Metaanalysen von zusammengefassten klinischen Daten

Robert G. Hahn
Research Unit, Dödertälje Hospital, Södertälje, Departement of Anesthesiology, Linköping University, Linköping, Sweden

In „Forschende Komplementärmedizin“ hat Robert Hahn einen interessanten Artikel über die veröffentlichten Metaanalysen zur Homöopathie publiziert.

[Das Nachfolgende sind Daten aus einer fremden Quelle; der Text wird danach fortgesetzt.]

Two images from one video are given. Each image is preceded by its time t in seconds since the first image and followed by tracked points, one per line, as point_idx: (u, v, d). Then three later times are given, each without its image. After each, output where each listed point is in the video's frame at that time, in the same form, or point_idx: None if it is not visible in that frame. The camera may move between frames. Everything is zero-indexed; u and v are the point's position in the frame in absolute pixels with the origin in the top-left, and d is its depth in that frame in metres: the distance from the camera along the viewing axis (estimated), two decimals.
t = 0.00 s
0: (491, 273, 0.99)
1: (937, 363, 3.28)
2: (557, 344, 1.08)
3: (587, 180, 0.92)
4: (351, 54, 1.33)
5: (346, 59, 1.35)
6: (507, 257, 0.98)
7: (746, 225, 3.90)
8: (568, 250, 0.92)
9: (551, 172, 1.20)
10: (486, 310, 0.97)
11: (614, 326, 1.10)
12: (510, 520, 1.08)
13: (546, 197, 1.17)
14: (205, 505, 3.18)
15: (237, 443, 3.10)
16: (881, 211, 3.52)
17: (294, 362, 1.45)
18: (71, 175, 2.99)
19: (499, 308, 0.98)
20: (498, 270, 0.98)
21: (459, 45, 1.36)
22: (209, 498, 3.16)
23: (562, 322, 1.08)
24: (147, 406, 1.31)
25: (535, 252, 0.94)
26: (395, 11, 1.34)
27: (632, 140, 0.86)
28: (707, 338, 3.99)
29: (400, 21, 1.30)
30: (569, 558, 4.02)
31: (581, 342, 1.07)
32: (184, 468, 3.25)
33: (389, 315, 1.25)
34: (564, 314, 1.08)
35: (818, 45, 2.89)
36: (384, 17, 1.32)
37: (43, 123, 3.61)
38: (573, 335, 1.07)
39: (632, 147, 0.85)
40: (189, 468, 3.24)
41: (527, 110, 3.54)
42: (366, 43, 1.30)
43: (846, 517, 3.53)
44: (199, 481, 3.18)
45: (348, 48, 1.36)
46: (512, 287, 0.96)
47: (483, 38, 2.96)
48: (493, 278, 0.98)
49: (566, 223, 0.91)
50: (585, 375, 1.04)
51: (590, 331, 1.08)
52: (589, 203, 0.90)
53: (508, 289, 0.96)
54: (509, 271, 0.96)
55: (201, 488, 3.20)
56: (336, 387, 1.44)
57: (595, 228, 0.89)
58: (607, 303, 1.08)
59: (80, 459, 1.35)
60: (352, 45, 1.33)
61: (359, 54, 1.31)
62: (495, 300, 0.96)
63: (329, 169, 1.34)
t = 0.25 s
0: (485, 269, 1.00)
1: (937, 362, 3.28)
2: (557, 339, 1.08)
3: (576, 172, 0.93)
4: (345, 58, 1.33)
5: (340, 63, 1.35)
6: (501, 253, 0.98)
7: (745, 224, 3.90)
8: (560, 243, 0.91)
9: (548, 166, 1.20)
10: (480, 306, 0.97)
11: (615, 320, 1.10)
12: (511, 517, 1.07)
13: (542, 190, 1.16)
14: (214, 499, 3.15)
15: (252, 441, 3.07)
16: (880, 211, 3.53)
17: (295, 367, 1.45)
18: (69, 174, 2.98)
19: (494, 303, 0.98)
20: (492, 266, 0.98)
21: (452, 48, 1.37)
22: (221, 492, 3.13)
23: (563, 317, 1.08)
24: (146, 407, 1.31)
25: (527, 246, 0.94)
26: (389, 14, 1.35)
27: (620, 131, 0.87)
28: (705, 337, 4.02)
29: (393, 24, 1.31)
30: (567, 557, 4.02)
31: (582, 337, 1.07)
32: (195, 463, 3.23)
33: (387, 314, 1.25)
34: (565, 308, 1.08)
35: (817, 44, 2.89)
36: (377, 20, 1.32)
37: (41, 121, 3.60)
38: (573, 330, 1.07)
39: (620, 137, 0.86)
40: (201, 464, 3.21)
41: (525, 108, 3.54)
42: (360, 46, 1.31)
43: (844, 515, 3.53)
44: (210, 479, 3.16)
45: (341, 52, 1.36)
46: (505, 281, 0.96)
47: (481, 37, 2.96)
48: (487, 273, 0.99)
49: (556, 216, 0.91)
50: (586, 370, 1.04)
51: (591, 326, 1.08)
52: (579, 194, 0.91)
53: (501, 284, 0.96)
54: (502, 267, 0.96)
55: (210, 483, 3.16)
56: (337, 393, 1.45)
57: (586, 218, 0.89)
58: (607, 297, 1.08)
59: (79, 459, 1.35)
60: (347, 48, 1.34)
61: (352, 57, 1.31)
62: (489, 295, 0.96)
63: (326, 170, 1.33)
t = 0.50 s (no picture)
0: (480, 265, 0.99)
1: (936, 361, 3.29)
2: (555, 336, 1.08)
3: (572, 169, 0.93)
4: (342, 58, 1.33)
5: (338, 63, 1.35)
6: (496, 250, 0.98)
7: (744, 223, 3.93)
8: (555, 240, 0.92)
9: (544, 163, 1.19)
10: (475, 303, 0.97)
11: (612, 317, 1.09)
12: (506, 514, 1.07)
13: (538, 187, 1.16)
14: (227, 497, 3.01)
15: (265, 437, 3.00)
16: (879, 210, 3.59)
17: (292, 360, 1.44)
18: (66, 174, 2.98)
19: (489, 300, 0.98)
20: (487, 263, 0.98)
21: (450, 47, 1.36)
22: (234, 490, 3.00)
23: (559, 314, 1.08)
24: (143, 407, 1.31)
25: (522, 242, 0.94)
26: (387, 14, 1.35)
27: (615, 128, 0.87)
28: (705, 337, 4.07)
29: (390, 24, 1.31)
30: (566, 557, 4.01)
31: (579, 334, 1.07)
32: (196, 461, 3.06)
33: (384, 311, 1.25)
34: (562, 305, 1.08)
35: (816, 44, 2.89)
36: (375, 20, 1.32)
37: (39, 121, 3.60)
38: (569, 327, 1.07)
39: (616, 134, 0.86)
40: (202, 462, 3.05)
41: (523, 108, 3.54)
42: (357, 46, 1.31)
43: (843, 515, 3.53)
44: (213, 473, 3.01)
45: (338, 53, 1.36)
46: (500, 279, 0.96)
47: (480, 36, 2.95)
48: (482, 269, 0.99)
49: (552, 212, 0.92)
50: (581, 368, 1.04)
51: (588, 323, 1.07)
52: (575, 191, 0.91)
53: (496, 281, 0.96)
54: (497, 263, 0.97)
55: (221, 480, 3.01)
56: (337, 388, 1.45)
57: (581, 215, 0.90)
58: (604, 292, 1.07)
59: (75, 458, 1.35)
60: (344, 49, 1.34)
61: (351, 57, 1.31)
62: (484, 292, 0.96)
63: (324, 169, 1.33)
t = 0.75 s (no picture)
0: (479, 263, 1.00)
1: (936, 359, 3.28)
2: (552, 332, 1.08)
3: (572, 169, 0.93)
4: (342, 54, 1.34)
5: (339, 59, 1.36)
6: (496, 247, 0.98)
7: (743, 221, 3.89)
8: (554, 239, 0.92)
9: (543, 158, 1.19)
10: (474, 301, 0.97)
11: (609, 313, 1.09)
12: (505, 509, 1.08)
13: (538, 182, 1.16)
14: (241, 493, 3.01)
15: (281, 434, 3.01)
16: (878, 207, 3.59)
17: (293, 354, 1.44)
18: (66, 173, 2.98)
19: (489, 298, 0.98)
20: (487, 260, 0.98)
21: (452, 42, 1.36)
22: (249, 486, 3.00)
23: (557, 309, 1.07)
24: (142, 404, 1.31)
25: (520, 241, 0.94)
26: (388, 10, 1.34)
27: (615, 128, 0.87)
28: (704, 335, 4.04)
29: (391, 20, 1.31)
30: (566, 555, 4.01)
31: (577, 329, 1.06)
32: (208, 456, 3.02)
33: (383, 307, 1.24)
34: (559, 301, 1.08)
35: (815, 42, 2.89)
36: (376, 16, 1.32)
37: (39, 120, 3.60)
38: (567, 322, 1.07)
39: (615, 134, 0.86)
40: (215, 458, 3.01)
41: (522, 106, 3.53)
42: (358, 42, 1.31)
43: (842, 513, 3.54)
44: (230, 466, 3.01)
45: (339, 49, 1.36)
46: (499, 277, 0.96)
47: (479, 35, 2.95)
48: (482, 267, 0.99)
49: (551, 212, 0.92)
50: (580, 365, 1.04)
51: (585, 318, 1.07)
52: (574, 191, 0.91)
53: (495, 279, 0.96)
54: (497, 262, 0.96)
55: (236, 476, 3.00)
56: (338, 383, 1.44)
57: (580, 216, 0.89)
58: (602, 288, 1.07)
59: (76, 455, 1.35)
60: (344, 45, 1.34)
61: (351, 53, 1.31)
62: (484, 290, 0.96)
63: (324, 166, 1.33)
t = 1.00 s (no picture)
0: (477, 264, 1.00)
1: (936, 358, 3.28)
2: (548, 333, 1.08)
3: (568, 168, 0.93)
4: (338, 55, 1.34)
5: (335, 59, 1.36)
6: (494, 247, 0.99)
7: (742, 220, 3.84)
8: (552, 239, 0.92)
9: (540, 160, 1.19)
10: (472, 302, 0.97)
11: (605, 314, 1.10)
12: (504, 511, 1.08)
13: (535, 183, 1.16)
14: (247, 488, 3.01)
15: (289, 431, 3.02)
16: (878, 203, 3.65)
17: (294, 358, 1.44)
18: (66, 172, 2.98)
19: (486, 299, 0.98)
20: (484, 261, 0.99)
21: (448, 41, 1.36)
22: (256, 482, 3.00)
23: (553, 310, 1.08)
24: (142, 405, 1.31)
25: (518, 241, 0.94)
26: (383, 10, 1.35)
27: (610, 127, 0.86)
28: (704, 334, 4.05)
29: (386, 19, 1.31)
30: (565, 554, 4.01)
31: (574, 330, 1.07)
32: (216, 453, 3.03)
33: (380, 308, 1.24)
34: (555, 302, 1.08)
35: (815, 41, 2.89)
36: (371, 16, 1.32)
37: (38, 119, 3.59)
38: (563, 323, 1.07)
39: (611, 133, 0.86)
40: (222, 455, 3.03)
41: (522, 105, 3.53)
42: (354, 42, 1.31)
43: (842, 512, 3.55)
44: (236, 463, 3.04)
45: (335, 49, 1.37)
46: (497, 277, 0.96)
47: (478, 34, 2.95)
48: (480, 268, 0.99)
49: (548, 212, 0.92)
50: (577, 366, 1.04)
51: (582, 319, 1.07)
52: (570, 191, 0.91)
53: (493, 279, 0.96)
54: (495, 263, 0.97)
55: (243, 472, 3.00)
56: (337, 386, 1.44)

Mitte der 1990-er Jahre wurde die Kontroverse über die Wirksamkeit der Homöopathie neu entfacht, als die sogenannte evidenz-basierte Medizin Einzug hielt. Mit der evidenz-basierten Medizin musste die Wirkungsweise nicht mehr wissenschaftlich nachgewiesen werden, so lang statistisch nachgewiesen werden konnte, dass eine Therapie erfolgreich war. Diese Zeit war geprägt von Disputen zwischen Anhängern und Gegnern der Homöopathie und Metaanalysen waren das Instrument und die Grundlage für die Auseinandersetzungen. Diese Metaanalysen basierten grundsätzlich auf denselben Informationen aber die Autoren der verschiedenen Analysen kamen jeweils zu unterschiedlichen Ergebnissen.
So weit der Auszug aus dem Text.